The Base Case. The puzzle pieces fall into place but with less speed, precision, and coordination. Two vaccines are authorized for use by the end of 2020, but they are slightly less effective. Therapeutics are only moderately effective and face broad distribution challenges. Vaccine manufacturing is effective, but delays in the last mile and a limited number of vaccine administration sites constrain vaccination volumes. The information campaign does not fully address the public’s underlying skepticism, especially among high-risk groups, worsening existing disparities. The ongoing release of safety and efficacy data that demonstrates the effectiveness of the vaccines slowly alleviates those concerns. The good-but-not-great rollout delays defeating the pandemic by about six months, until the first quarter of 2022.
The Bear Case. Little proceeds as planned. A single vaccine receives emergency-use authorization in 2020. It is moderately effective, but the rollout is largely inefficient, including manufacturing, distribution, and administration. Health officials do not approve therapeutics other than remdesivir and dexamethasone. Last-mile challenges generate waste. Poor communication and record keeping lead to many individuals missing their second dose. A second vaccine is authorized for use but not until mid-2021. In the meantime, subsequent waves of cases emerge, and the pandemic persists for two more years.

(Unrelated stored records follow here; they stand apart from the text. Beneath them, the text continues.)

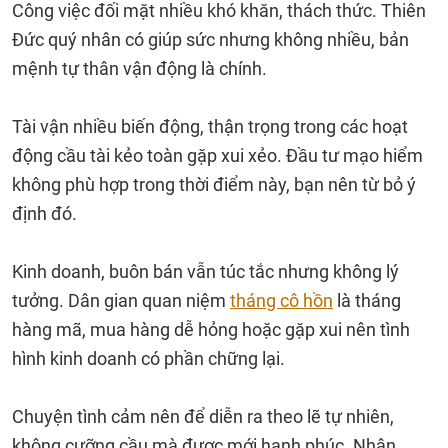
Công việc đối mặt nhiều khó khăn, thách thức. Thiên
Đức quý nhân có giúp sức nhưng không nhiều, bản
mệnh tự thân vận động là chính.
Tài vận nhiều biến động, thận trọng trong các hoạt
động cầu tài kẻo toàn gặp xui xẻo. Đầu tư mạo hiểm
không phù hợp trong thời điểm này, bạn nên từ bỏ ý
định đó.
Kinh doanh, buôn bán vẫn túc tắc nhưng không lý
tưởng. Dân gian quan niệm
tháng cô hồn
là tháng
hàng mã, mua hàng dễ hỏng hoặc gặp xui nên tình
hình kinh doanh có phần chững lại.
Chuyện tình cảm nên để diễn ra theo lẽ tự nhiên,
không cưỡng cầu mà được mới hạnh phúc. Nhân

The rollout needs to happen both efficiently and equitably. We will have failed if vaccines disproportionately flow to wealthy nations and individuals at the expense of nations with low or midrange per capita income and marginalized communities. Governments cannot repeat the mistakes made during the early days of the pandemic, when the most vulnerable were the least protected from the virus. Countries, regions, and states still have time to get this right through science, hard work, and vigilance.
For public health officials, who have been on the frontlines all year, the work enters the next crucial phase. In countries that have contained the virus, winning the health endgame will cement trust and legitimacy, creating a platform on which to build economic recovery. For countries that have struggled with their public health response, this phase is the opportunity to flip the script and restore faith in the government.